● **Task to complete**
Type the data below again exactly. Omit all pictures.

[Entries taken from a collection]
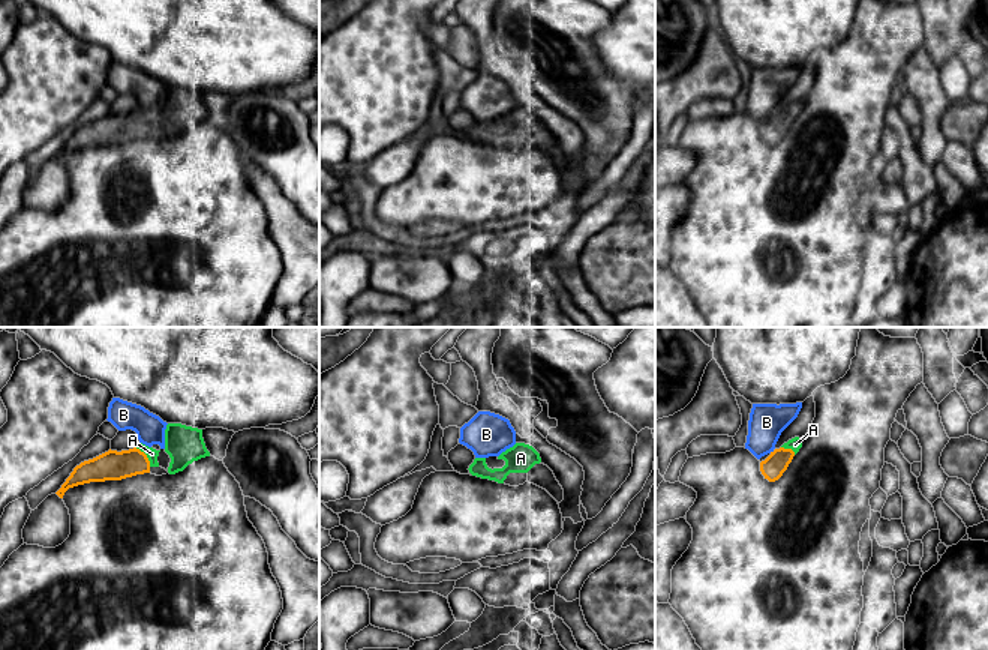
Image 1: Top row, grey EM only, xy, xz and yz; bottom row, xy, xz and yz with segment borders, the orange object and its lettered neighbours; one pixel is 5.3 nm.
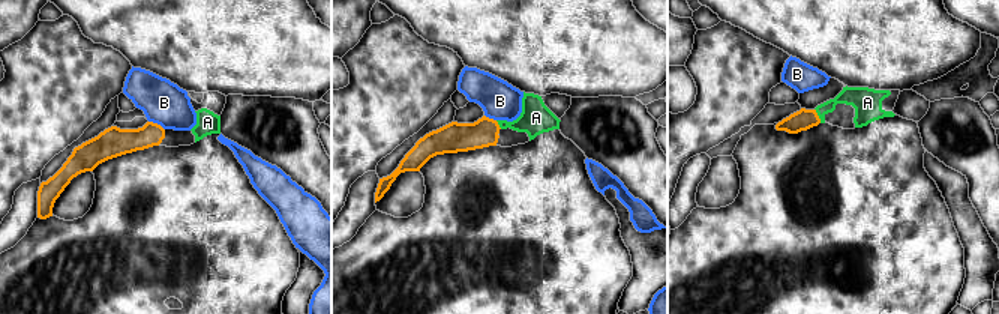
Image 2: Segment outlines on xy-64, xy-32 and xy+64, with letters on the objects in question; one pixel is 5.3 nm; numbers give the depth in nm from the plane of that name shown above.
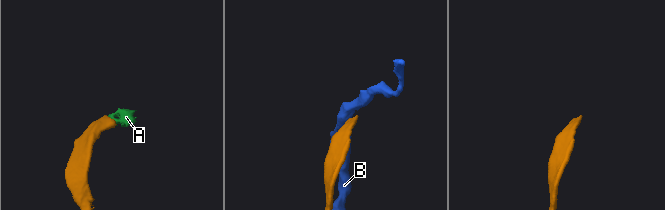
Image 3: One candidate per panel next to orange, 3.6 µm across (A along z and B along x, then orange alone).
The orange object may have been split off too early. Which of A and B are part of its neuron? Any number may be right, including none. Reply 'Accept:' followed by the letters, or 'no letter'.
Accept: A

● **Answer box**
Image 1: Top row, grey EM only, xy, xz and yz; bottom row, xy, xz and yz with segment borders, the orange object and its lettered neighbours; one pixel is 5.3 nm.
Image 2: Segment outlines on xy-64, xy-32 and xy+64, with letters on the objects in question; one pixel is 5.3 nm; numbers give the depth in nm from the plane of that name shown above.
Image 3: One candidate per panel next to orange, 3.6 µm across (A along z and B along x, then orange alone).
The orange object may have been split off too early. Which of A and B are part of its neuron? Any number may be right, including none. Reply 'Accept:' followed by the letters, or 'no letter'.
Accept: A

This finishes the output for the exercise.